Review
'Beautifully observed and lyrically expressed, the novel slowly ... A tragic story of misplaced erotic love' (The Times )
'Though his blend of memory and imagination has won him comparison with Proust, his broad sweep and mystical vision, his emotional intensity and lyrical elan ... belong to the tradition of nineteenth-century Russian novelists' (Independent )
'Intriguing ... meticulous, lyrical prose ... he charges space with tension and the inanimate with meaning ... Makine deserves our full attention' (The Sunday Times )
'An elaborately haunting work ...Olga's involuted, tormented conciousness becomes a sophisticated pleasure in its own right ... Makine's novel possesses the feverish beauty of a hot-house culture in its final efflorescence' (Publishers Weekly )
Structured like a crime novel, but told in the language of a poet... It's a thrilling book, lit with the soft light of despair, withpassages which should shock but whose style caresses, melting this scandalous story into a captivating melody.

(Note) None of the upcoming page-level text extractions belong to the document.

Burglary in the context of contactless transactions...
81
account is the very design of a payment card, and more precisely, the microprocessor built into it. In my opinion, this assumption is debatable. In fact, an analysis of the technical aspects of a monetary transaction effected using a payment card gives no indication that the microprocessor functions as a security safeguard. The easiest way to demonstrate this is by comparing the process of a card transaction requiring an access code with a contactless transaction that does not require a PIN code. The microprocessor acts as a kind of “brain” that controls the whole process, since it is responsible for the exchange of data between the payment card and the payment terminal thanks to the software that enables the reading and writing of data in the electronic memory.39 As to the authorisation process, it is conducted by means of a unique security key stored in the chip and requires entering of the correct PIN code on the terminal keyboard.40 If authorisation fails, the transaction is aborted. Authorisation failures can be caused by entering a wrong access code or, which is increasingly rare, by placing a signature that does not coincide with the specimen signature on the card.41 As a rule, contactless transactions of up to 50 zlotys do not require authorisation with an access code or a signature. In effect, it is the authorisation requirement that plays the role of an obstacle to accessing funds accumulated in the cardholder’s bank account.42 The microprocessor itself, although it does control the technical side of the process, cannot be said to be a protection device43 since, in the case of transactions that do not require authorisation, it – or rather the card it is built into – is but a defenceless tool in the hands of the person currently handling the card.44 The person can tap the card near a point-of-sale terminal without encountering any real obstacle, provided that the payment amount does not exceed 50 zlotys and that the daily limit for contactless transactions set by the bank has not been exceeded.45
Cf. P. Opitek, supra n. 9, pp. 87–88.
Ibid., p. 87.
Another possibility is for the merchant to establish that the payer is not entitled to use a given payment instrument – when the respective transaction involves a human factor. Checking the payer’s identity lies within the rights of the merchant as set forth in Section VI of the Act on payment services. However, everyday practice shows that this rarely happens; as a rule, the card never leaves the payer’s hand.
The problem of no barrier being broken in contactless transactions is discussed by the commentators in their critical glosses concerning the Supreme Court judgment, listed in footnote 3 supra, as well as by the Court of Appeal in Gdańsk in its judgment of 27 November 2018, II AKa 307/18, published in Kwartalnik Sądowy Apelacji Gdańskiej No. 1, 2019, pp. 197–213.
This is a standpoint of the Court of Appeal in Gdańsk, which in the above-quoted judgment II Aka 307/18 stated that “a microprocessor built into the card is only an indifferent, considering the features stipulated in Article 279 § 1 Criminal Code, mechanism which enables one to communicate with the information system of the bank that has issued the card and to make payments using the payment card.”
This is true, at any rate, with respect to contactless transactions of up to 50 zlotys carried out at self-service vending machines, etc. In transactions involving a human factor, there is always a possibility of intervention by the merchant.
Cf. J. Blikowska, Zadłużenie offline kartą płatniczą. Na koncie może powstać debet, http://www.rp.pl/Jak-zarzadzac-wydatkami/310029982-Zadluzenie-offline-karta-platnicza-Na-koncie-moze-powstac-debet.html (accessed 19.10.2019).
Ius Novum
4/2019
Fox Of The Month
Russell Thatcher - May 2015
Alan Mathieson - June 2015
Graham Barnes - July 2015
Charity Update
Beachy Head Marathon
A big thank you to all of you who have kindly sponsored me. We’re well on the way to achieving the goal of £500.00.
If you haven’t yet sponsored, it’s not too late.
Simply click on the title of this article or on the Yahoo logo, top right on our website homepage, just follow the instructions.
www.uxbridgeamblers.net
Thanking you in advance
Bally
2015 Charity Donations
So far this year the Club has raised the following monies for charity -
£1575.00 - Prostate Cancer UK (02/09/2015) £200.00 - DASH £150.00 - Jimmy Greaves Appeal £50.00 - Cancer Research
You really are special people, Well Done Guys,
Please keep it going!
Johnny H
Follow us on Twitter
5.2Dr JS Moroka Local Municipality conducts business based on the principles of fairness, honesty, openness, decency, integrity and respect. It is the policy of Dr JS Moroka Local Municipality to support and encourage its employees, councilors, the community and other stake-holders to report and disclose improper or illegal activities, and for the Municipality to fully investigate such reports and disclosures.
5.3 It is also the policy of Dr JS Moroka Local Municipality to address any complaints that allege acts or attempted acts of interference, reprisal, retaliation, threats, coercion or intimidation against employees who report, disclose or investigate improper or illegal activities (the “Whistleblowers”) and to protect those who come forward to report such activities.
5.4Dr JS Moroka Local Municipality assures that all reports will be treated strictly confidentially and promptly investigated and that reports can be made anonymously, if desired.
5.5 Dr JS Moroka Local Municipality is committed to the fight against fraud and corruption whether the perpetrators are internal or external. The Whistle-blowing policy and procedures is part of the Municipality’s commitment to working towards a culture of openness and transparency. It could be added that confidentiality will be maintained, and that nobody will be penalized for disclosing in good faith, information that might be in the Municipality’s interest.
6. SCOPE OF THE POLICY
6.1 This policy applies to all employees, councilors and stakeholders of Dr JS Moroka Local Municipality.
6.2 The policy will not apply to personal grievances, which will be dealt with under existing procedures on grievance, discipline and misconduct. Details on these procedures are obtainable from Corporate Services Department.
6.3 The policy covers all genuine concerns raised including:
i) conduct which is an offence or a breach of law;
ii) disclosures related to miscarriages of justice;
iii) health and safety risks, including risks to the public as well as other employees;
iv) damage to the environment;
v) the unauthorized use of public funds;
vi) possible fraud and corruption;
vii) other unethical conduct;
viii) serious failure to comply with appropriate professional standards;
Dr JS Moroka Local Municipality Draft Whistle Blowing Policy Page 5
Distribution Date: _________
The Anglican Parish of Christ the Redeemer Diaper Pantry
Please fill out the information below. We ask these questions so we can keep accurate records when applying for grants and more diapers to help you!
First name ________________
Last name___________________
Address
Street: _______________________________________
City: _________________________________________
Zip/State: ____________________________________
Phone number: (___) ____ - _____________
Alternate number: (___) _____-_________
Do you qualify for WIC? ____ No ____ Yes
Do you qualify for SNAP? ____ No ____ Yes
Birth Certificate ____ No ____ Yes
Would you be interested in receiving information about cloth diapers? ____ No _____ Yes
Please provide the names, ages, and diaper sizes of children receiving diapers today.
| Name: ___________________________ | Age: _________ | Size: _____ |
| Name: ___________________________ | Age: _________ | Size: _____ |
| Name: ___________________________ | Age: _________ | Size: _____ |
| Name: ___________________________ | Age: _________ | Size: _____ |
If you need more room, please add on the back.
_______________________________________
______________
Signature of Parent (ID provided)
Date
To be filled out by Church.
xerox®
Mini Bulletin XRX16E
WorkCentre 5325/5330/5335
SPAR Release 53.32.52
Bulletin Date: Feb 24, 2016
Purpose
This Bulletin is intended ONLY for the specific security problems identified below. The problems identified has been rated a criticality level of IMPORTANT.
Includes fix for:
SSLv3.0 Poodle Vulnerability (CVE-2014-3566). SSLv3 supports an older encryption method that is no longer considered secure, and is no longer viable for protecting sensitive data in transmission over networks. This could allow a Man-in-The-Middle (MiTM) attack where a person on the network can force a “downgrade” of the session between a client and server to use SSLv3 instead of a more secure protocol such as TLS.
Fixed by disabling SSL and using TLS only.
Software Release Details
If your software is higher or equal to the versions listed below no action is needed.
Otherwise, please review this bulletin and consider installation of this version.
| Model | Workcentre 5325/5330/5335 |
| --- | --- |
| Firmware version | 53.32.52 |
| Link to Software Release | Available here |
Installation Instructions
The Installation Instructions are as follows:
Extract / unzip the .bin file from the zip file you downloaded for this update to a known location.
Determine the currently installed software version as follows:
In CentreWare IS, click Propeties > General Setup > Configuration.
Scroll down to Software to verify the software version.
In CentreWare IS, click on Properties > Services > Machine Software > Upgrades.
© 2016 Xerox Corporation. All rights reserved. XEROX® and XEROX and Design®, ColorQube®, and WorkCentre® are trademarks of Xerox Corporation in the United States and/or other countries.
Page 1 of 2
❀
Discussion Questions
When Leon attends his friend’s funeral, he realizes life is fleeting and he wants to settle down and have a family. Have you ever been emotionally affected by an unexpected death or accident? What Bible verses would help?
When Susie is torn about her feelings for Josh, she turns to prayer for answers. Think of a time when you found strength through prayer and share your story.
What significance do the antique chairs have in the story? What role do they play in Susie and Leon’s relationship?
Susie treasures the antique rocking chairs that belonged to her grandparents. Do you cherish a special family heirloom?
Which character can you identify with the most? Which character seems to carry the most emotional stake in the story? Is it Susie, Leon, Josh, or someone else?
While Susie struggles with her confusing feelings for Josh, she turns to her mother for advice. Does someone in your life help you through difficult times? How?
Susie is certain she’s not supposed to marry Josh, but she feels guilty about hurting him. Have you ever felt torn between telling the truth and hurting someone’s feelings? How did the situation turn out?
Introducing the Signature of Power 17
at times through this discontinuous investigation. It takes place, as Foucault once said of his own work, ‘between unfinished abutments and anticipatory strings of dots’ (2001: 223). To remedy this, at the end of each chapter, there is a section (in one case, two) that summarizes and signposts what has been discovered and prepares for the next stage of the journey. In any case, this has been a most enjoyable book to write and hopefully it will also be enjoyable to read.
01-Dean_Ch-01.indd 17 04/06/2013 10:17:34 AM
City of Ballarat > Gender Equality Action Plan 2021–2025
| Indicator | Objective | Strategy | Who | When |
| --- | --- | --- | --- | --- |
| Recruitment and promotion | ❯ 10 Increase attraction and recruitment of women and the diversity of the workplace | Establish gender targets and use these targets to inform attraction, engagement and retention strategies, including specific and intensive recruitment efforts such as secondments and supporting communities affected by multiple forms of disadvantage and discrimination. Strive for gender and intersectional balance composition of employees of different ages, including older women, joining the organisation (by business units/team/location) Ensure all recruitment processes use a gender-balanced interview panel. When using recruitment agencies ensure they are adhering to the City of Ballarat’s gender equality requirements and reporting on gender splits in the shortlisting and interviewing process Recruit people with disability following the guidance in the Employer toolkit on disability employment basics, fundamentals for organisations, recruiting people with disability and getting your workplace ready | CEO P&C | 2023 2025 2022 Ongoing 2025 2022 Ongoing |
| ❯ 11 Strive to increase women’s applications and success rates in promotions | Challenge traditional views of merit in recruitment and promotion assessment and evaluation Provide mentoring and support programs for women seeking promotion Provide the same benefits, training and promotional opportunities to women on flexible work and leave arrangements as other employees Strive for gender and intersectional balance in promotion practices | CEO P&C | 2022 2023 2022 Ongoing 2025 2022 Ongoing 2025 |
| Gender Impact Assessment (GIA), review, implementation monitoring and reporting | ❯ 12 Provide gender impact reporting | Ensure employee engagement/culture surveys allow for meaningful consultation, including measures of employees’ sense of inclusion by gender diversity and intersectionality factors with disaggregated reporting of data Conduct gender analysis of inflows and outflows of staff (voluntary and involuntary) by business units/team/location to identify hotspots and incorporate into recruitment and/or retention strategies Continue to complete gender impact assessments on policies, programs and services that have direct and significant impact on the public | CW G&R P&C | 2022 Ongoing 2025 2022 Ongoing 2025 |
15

The readers of "Le Testament Francais" will rediscover in "Olga Arbelina's crime" Andrei Makine's beautiful and supple writing, his relish for the waking dream.' (FIGARO LITTERAIRE )
About the Author
Andreï Makine was born in Siberia in 1957, and taught at the University of Novgorod. In 1987 he left the Soviet Union and sought asylum in Paris, where he lived rough before finding teaching work. His first novel was published in France in 1990, once he'd pretended he'd only translated it from another Russian's original. His third was published under his own name and Olga Arbélina's Crime is his fifth.